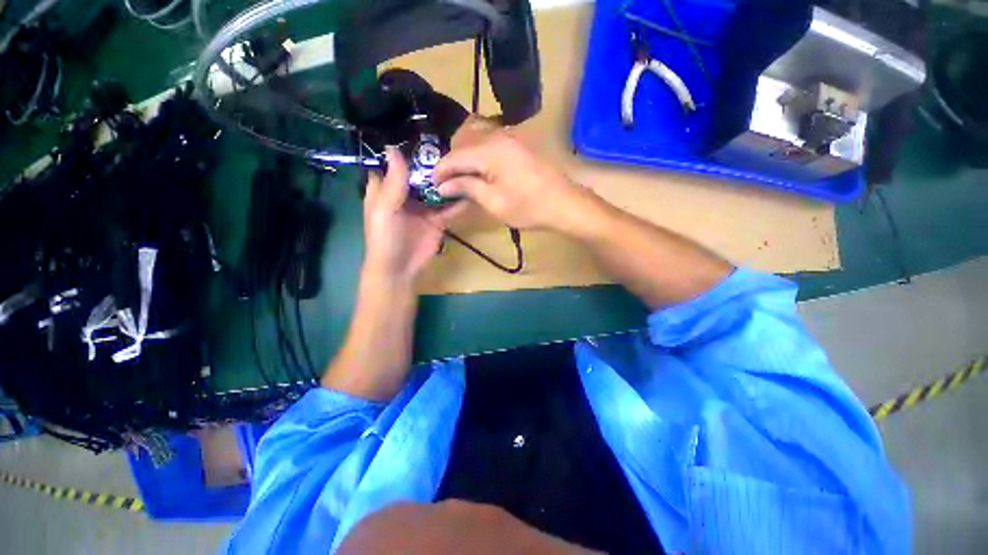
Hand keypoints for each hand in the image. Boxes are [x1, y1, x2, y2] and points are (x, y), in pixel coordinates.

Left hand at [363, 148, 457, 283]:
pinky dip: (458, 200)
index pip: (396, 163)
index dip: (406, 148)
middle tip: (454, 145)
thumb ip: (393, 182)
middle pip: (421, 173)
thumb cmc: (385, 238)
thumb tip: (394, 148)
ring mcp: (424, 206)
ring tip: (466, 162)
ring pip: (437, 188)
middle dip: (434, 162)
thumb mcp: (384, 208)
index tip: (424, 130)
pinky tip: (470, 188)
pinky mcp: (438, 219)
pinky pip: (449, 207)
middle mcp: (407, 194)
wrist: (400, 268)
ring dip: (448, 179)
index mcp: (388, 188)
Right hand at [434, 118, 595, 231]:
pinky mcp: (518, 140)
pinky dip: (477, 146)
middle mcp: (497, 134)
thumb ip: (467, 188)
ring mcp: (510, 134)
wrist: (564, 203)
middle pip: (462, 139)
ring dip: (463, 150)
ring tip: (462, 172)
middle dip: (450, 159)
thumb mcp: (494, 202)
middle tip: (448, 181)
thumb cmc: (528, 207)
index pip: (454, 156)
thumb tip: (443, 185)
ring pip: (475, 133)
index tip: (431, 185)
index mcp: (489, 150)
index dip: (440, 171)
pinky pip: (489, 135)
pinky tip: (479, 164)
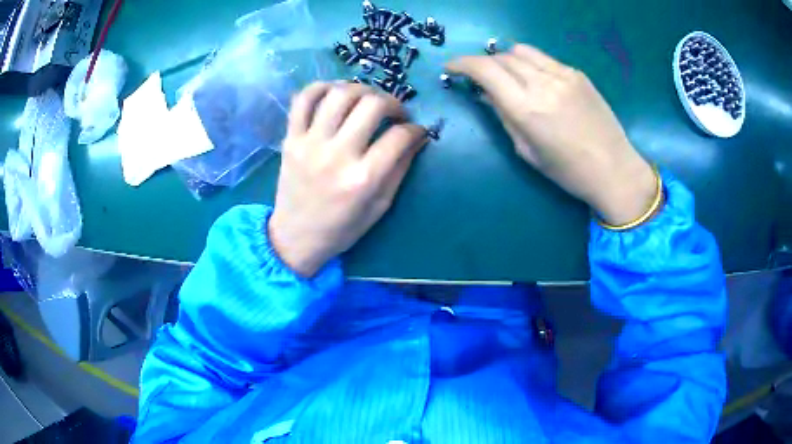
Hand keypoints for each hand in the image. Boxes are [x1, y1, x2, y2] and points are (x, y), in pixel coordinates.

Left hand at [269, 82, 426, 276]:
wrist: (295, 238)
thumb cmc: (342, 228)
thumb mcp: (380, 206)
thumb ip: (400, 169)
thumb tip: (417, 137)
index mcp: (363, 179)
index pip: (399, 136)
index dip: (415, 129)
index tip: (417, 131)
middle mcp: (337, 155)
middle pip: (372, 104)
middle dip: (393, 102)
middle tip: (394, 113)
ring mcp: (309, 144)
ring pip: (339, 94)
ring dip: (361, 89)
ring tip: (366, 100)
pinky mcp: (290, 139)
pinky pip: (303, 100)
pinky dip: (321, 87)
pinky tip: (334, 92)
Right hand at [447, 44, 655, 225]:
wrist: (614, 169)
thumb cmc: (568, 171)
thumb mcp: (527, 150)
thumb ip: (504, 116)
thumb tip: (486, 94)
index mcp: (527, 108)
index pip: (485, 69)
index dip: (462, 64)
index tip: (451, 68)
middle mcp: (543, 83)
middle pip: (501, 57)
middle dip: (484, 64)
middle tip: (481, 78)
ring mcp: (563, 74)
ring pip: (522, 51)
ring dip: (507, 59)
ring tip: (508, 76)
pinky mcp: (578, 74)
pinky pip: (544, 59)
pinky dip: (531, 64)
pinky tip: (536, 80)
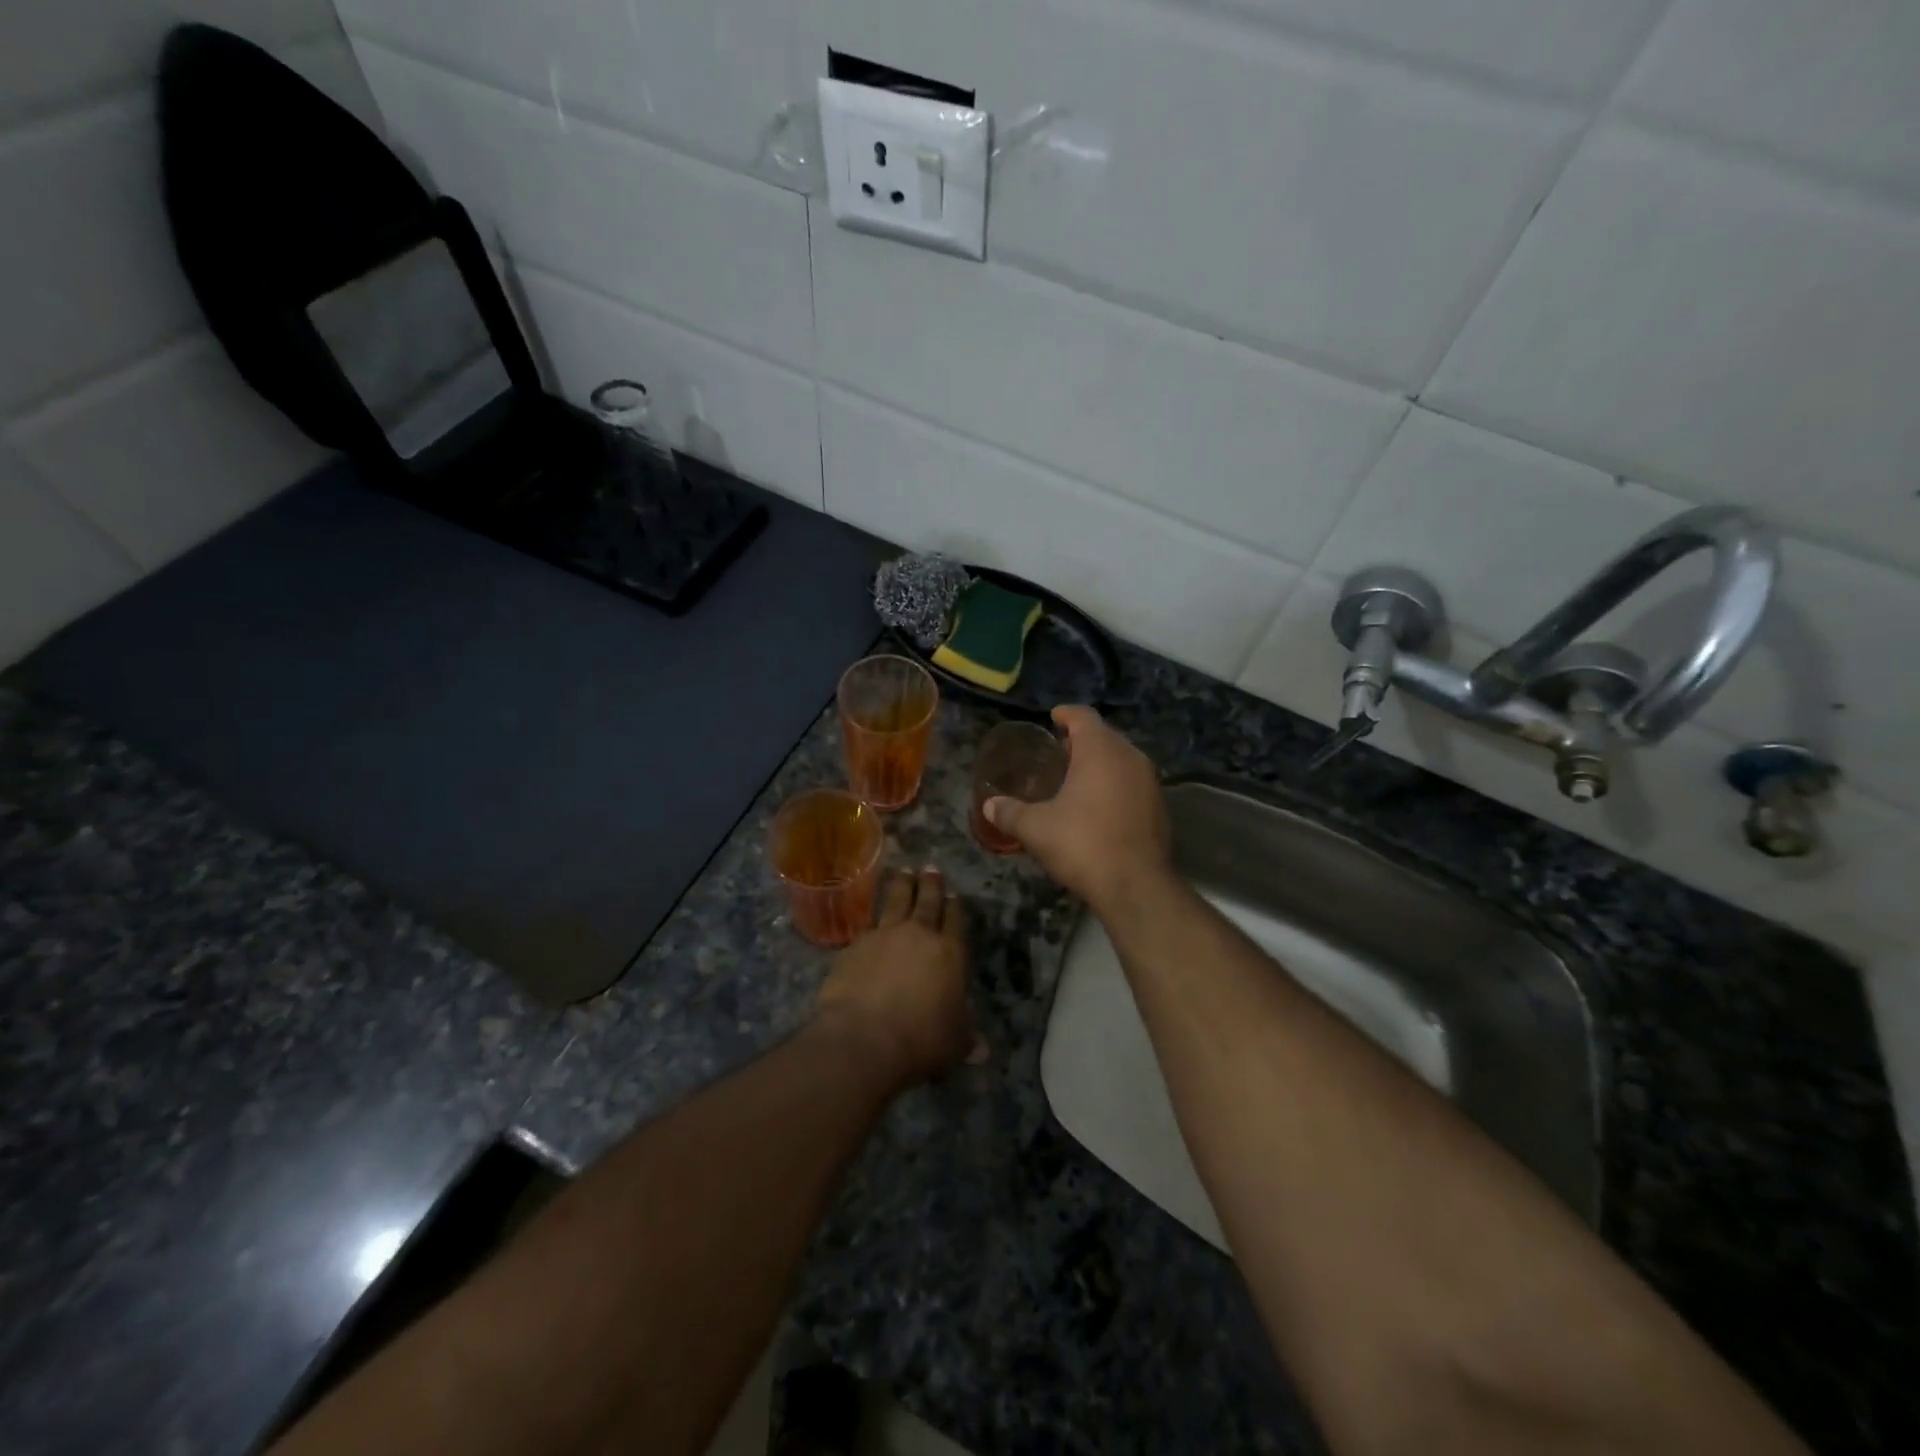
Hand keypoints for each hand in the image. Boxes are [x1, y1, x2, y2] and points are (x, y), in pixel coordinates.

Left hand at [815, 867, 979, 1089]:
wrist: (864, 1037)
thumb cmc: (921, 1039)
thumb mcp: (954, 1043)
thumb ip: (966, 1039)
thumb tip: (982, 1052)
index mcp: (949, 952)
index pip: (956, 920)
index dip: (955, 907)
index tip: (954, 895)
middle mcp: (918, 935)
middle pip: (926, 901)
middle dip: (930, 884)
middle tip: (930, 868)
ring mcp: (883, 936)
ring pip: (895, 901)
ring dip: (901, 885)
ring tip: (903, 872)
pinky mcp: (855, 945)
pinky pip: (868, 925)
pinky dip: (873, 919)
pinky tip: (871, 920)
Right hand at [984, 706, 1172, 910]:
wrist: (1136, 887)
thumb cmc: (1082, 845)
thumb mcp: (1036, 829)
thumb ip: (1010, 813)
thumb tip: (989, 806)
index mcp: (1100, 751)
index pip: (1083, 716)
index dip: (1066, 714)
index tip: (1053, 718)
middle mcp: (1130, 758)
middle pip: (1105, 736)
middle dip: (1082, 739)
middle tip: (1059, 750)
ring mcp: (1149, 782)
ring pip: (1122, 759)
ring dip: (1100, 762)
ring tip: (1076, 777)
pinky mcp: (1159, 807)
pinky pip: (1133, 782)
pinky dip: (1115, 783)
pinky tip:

-*-

**TASK REQUIREMENTS:** All of the lines above should be copied exactly, apart from the pictures.

**ANSWER AREA:**
Hand keypoints for each hand in the image. Boxes are [x1, y1, x2, y2] and points are (x, y), in pixel coordinates.

Left hand at [363, 148, 457, 283]:
pinky dip: (458, 200)
index pip: (396, 163)
index dip: (406, 148)
middle tip: (454, 145)
thumb ip: (393, 182)
middle pip: (421, 173)
thumb cmc: (385, 238)
thumb tip: (394, 148)
ring mcp: (424, 206)
ring tip: (466, 162)
ring pip: (437, 188)
middle dip: (434, 162)
thumb mcp: (384, 208)
index tip: (424, 130)
pinky tip: (470, 188)
pinky mcp: (438, 219)
pinky pip: (449, 207)
middle mcp: (407, 194)
wrist: (400, 268)
ring dip: (448, 179)
index mcp: (388, 188)
Right hand at [434, 118, 595, 231]:
pinky mcp: (518, 140)
pinky dip: (477, 146)
middle mcp: (497, 134)
thumb ip: (467, 188)
ring mcp: (510, 134)
wrist: (564, 203)
middle pip: (462, 139)
ring dip: (463, 150)
ring tip: (462, 172)
middle dip: (450, 159)
thumb mcp: (494, 202)
middle tip: (448, 181)
thumb cmc: (528, 207)
index pip: (454, 156)
thumb tip: (443, 185)
ring pip: (475, 133)
index tip: (431, 185)
index mcp: (489, 150)
index dip: (440, 171)
pinky pip: (489, 135)
pinky tip: (479, 164)
Hand keypoints for each hand in the image. Boxes are [x1, y1, x2, y2] and points are (x, y), in pixel coordinates.

Left hand at [269, 82, 426, 276]:
wrist: (295, 238)
thumb cmc: (342, 228)
thumb mcp: (380, 206)
thumb ip: (400, 169)
thumb tip: (417, 137)
index mcp: (363, 179)
index pip: (399, 136)
index dip: (415, 129)
index tip: (417, 131)
middle mcp: (337, 155)
middle pip: (372, 104)
middle dip: (393, 102)
middle tip: (394, 113)
ring mcp: (309, 144)
ring pip: (339, 94)
ring dip: (361, 89)
ring tip: (366, 100)
pinky mcp: (290, 139)
pinky pip: (303, 100)
pinky dip: (321, 87)
pinky tip: (334, 92)
Right hand at [447, 44, 655, 225]:
wrist: (614, 169)
thumb cmc: (568, 171)
thumb mcp: (527, 150)
thumb ip: (504, 116)
thumb tip: (486, 94)
index mcp: (527, 108)
index pip: (485, 69)
index dip: (462, 64)
index tip: (451, 68)
middle mcp: (543, 83)
middle pip: (501, 57)
middle dip: (484, 64)
middle tip: (481, 78)
ring mcp: (563, 74)
ring pip: (522, 51)
ring dip: (507, 59)
ring tip: (508, 76)
pinky mcp: (578, 74)
pinky pip: (544, 59)
pinky dip: (531, 64)
pinky tip: (536, 80)
Hand keypoints for each hand in the image. Boxes are [x1, y1, x2, y2] and points are (x, y), in pixel coordinates.

Left hand at [815, 867, 979, 1089]:
wrist: (864, 1037)
thumb cmc: (921, 1039)
thumb mcp: (954, 1043)
thumb ip: (966, 1039)
thumb tip: (982, 1052)
index mcp: (949, 952)
index pip: (956, 920)
index dip: (955, 907)
index tip: (954, 895)
middle mcp: (918, 935)
middle pip: (926, 901)
middle dip: (930, 884)
middle tip: (930, 868)
ring mcp: (883, 936)
ring pip: (895, 901)
ring dip: (901, 885)
ring tip: (903, 872)
pinky mcp: (855, 945)
pinky pip: (868, 925)
pinky dip: (873, 919)
pinky tip: (871, 920)
Right hand at [984, 706, 1172, 910]:
wrist: (1136, 887)
thumb cmc: (1082, 845)
thumb mcp: (1036, 829)
thumb ip: (1010, 813)
thumb tip: (989, 806)
index mcp: (1100, 751)
index pip: (1083, 716)
index dip: (1066, 714)
index tip: (1053, 718)
middle mcp: (1130, 758)
middle pip: (1105, 736)
middle dip: (1082, 739)
middle tip: (1059, 750)
ring mcp: (1149, 782)
ring pip: (1122, 759)
ring dip: (1100, 762)
ring tip: (1076, 777)
pinky mcp: (1159, 807)
pinky pip: (1133, 782)
pinky dip: (1115, 783)
pinky tip:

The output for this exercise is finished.